Once the HBAU alternative use and location value of an asset are determined, it can be added to the estimated incremental retail use value (expected income stream from retail usage over the hold term – the term itself another parameter to be estimated) to develop a minimum value – or price – to potential investors. Any asset priced in markets at or below that minimum value is likely to be an interesting investment opportunity.

Let us determine an investor’s value for an asset priced by the market at $100 million. Let’s say 80 percent of the retail price can be recovered in an alternative use for the property (the residual value/location value of the property), perhaps this is under a residential usage. The residual value or HBAU is highly probable – by definition it is estimated as such under the price-to-worst scenario – and it can be discounted back from the point in the analysis at which the property’s use is converted to its HBAU at a low discount rate reflecting that high probability, say 7 percent. This leaves 20 percent of the price in the retail structure and its tenancies – its incremental retail usage value.

How long to invest

So, how does the investor estimate the term of the investment for which the property should continue in retail use? From what point in time should incremental retail use value be discounted back in order to determine its contribution to current value for an investor or how long should the retail rent be modeled to contribute to its estimated minimum value? Under this approach, an investor can tranche retail income by confidence levels or certainty bands.

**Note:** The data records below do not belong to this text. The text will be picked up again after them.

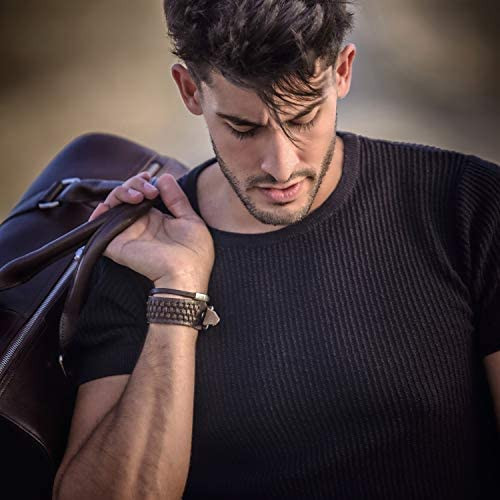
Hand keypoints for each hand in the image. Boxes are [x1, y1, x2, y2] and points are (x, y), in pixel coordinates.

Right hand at [88, 171, 213, 291]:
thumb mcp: (190, 220)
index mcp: (156, 219)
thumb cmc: (194, 253)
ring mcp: (127, 232)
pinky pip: (100, 225)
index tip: (151, 178)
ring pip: (112, 203)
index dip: (142, 182)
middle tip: (150, 191)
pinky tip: (117, 203)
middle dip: (135, 183)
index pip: (141, 194)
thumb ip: (177, 199)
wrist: (186, 274)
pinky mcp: (116, 243)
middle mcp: (139, 224)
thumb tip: (164, 178)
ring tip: (139, 196)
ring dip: (123, 191)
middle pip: (125, 194)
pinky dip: (101, 211)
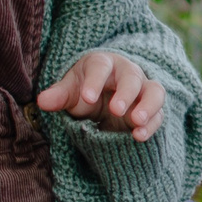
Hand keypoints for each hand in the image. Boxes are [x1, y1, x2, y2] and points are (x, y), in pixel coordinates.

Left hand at [38, 51, 166, 141]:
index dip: (94, 81)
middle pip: (131, 77)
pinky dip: (152, 124)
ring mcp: (143, 90)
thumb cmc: (85, 90)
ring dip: (148, 106)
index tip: (86, 97)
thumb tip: (42, 101)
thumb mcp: (70, 92)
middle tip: (116, 110)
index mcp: (103, 64)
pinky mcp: (152, 109)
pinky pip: (158, 113)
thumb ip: (59, 96)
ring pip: (154, 91)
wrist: (104, 98)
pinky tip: (139, 136)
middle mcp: (127, 73)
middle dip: (126, 93)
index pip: (100, 67)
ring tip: (137, 122)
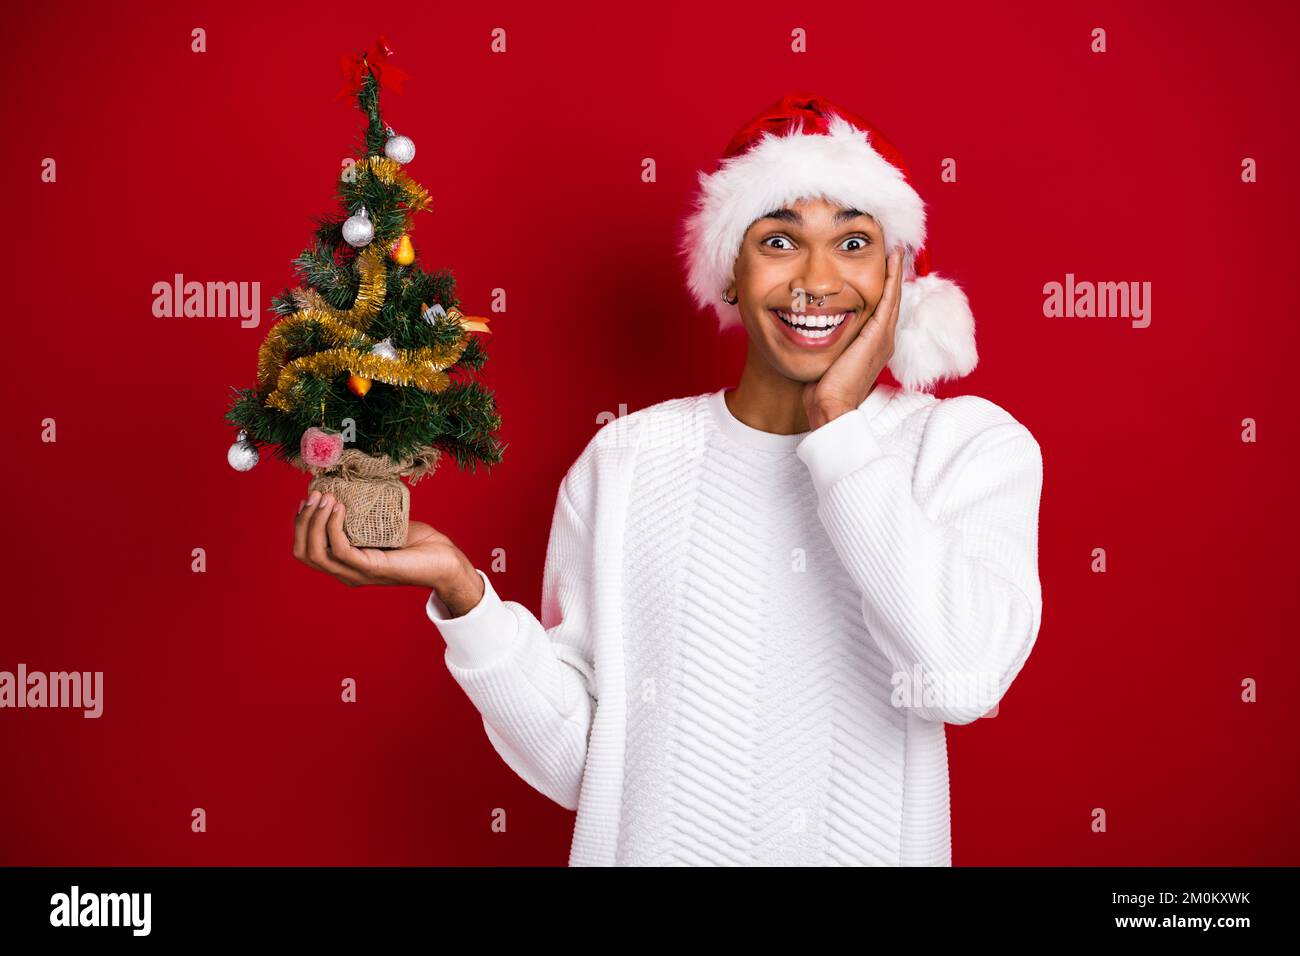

For example, an investor may feel:

  • Confident that the majority of current retail income is sustainable over a short term (say 80 percent of in-place rent for five years);
  • Some confidence that the rest of the in-place rent is sustainable for eight years (20 percent for years one to five and 100 percent of the in-place rent for three more years);
  • Low confidence for another two years of 100 percent of the in-place rent;
  • An unwillingness to ascribe value to the in-place rent beyond 10 years.

The investor could discount their rent expectations as:

  • 80 percent of rent for five years at 7 percent – high confidence;
  • 20 percent for years one to five and 100 percent for years six to seven at 11 percent – some confidence;
  • 100 percent for years nine to 10 at 15 percent – low confidence;
  • 0 percent thereafter – very low confidence.

The final step of the approach is to decide which year to terminate the analysis? By combining the discounted value of HBAU with the discounted value of rent over a set of scenarios – year by year – an investor can develop a view as to their expected hold period and how to estimate the minimum value of the investment to themselves. The hold period should be the year that maximizes the total value of the investment in the hands of the investor. Sensitizing the various elements of the analysis allows the investor to consider how optimistic they wish to be regarding pricing for the property over and above its calculated minimum value.

This approach allows an investor to think in a structured way about their views on the:

  • Level of confidence in an asset’s location/residual value (HBAU) versus its current usage;
  • Expected value of its retail income stream as to levels, term and probability;
  • Optimum year to convert from retail usage.

Retail assets may be an attractive investment if you believe in high alternative use value and a reasonable period of time during which you can expect to collect in place retail rents. To make your pricing decision with regards to investing into a retail property, it helps to have a valuation model that allows separate consideration of each major element of that pricing decision and sensitize your price analysis accordingly.